Saver avoids LTA charge after receiving poor advice

The tribunal found Gammell only became aware that he could make a late application in August 2016. 

Given that it takes time to appoint a new adviser, and ignoring the month lost by illness of the staff member of the former adviser, the period of three months between August 2016 and December 2016 when the late application was submitted to HMRC, was in its view “sufficiently diligent and expeditious”.

Therefore the appeal was allowed.

At Budget this year, chancellor Rishi Sunak said the LTA will stay at its current level of £1,073,100 until April 2026, instead of increasing in line with the consumer price index. 

John Hood, a tax partner at Moore Kingston Smith, said: “The frozen pension lifetime allowance will cause more prudent savers to exceed the allowance and suffer 60 per cent tax rates on their pensions.

“Well advised savers can avoid this tax charge by claiming protection for their pension but only if they do so within time limits which HMRC strictly enforce.”

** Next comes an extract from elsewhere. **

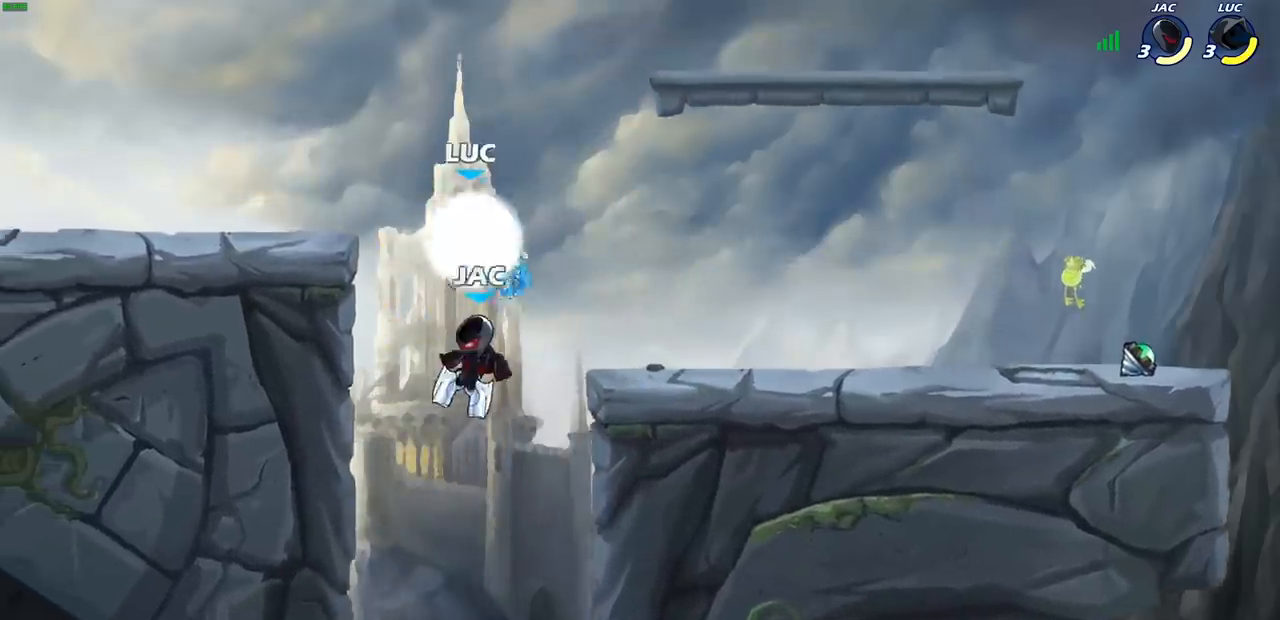
{"buttons": ["SQUARE"], "left_stick": "down", "right_stick": "center", "events": [[50, "CROSS", "up"], [50, "R2", "up"], [83, "left_stick", "up-right"], [233, "left_stick", "down"], [467, "SQUARE", "down"]]}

He added: “Mr Gammell missed the relevant time limit and was potentially facing a large liability on his lifetime’s savings. The first-tier tax tribunal has come to his rescue by allowing his claim to be made late as his financial advisor had let him down which was viewed as a reasonable excuse. 

“Crucially, that there was no unreasonable delay on his part once he became aware of the problem.”